__EXERCISE AIM__.
Reproduce all of the entries below word for word, omitting the pictures.

▬▬▬▬▬▬▬▬▬▬

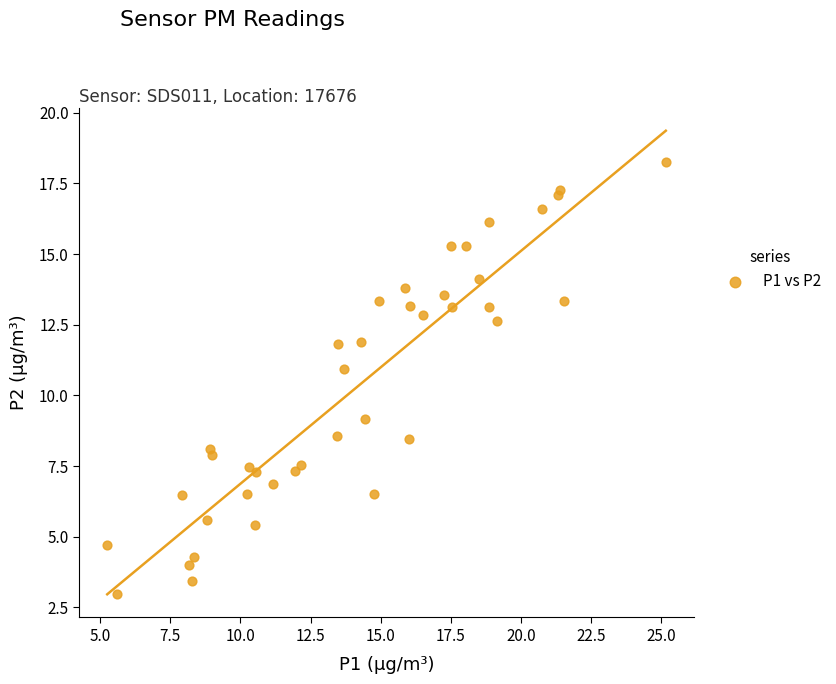

What is the range of Y values (max minus min)?

15.3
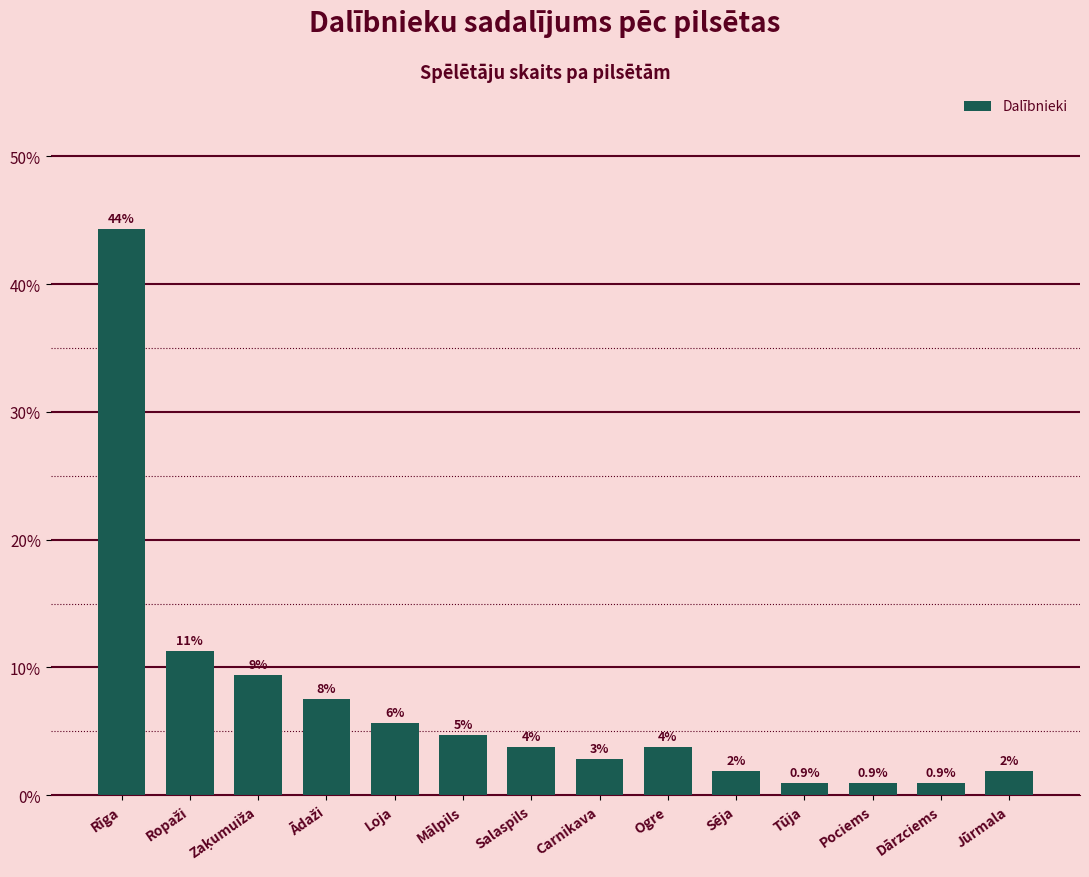

What is the change in value from Ropaži to Ādaži?

-3.8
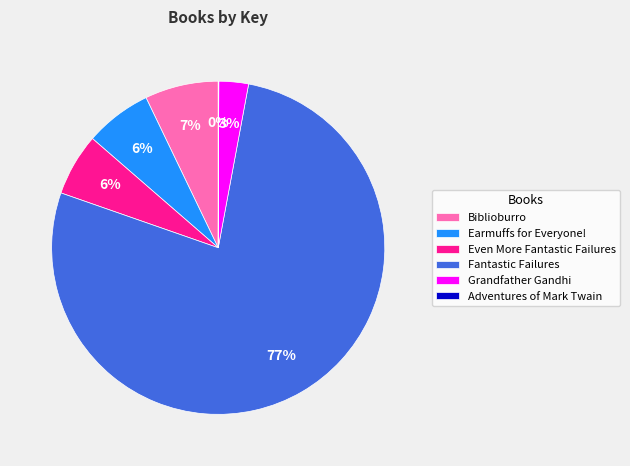

Which category has the biggest portion of the pie?

Fantastic Failures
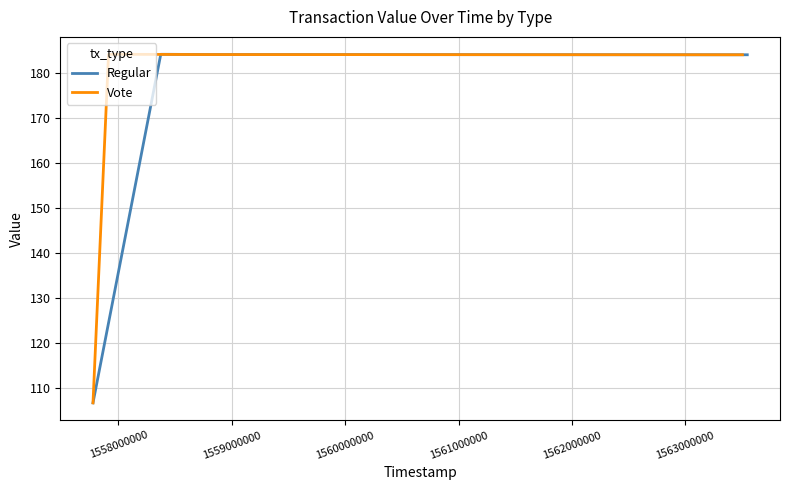

The Regular series shows 184.2 at 1560000000. True or false?

True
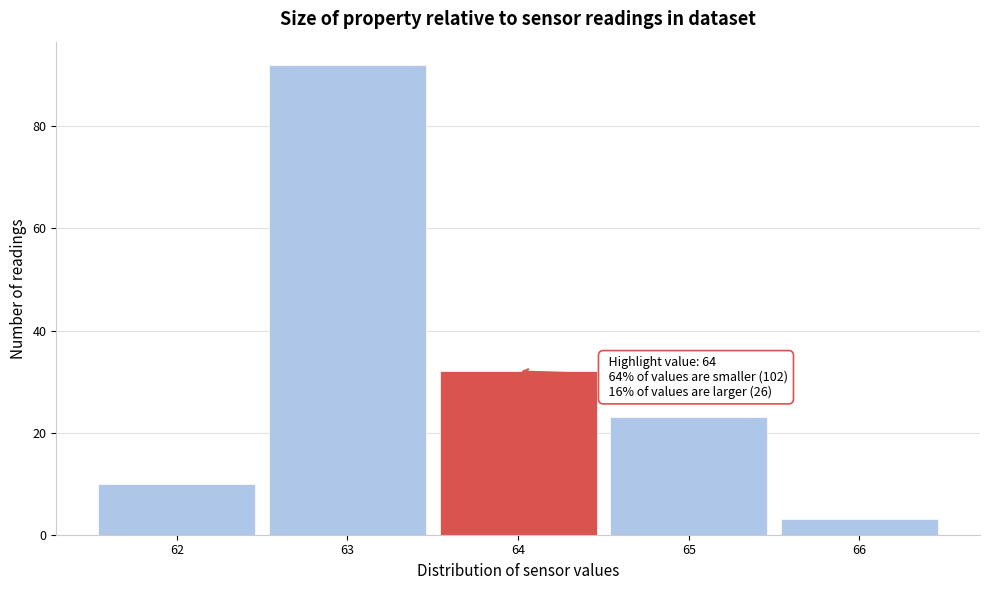

Which range on the x-axis has the tallest bar?

62.5 to 63.5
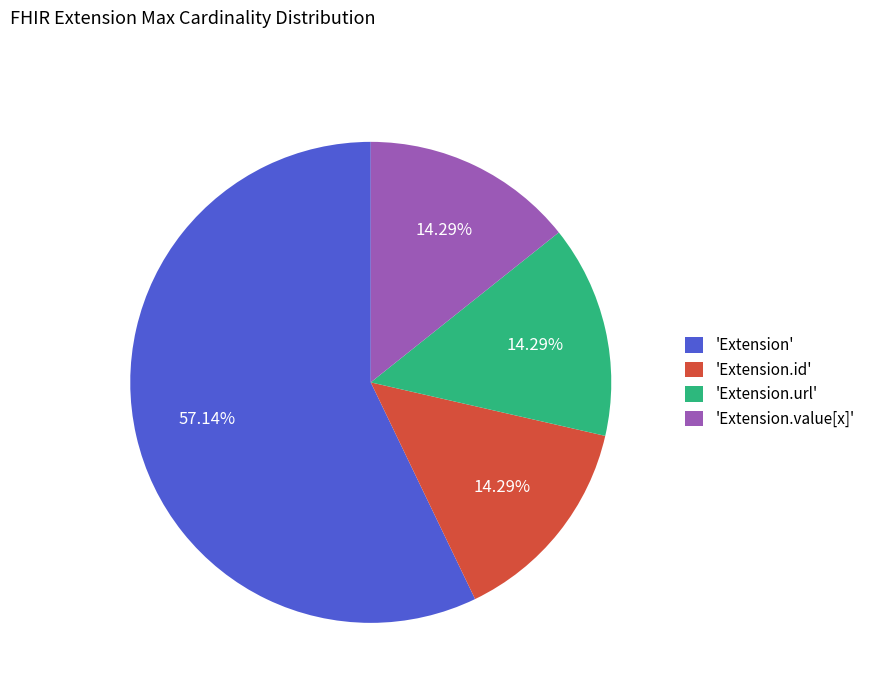

What is the ratio of the value at 'Extension.url' to the value at 'Extension.id'?

1.0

▬▬▬▬▬▬▬▬▬▬

__EXERCISE SOLUTION__.
What is the range of Y values (max minus min)?

15.3

What is the change in value from Ropaži to Ādaži?

-3.8

Which category has the biggest portion of the pie?

Fantastic Failures

The Regular series shows 184.2 at 1560000000. True or false?

True

Which range on the x-axis has the tallest bar?

62.5 to 63.5

What is the ratio of the value at 'Extension.url' to the value at 'Extension.id'?

1.0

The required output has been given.